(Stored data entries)
-- Opening Marker --
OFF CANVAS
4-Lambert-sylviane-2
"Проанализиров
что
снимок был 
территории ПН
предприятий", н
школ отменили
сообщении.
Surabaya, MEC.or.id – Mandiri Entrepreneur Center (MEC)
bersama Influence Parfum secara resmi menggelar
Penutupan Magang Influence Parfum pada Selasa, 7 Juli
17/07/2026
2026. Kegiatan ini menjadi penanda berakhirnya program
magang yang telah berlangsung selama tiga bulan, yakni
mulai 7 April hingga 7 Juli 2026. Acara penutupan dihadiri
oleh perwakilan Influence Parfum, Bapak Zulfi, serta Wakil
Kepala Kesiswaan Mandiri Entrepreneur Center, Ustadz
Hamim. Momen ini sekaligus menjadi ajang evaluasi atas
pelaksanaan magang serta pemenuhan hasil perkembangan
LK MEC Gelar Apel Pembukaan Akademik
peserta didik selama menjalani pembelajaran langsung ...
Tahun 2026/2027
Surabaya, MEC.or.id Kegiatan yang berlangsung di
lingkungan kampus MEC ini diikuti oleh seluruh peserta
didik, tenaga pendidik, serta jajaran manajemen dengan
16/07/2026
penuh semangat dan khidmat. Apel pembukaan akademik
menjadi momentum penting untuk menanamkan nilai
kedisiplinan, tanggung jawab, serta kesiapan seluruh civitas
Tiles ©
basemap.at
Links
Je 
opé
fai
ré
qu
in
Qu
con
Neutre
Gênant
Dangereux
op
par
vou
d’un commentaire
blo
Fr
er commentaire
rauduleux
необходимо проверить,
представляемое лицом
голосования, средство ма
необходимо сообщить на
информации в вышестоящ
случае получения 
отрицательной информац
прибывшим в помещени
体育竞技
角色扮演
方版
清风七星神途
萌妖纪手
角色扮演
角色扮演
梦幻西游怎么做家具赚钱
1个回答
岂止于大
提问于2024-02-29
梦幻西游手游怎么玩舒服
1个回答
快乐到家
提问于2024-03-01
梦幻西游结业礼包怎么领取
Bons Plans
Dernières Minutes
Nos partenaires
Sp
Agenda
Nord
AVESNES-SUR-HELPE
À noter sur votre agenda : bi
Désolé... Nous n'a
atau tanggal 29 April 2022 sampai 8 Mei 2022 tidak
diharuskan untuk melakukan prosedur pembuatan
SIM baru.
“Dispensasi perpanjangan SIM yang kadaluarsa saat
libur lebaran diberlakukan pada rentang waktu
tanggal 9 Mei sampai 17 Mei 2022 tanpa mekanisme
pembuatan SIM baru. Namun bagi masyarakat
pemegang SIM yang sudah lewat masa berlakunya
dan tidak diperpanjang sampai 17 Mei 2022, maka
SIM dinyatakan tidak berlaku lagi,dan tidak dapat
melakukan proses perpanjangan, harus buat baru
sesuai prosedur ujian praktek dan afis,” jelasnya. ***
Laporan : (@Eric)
-- Closing Marker --
**Exercise aim**:
Check every line of the data for the string "yang". Give the number of lines that have it, and only that.

**Exercise solution**:
4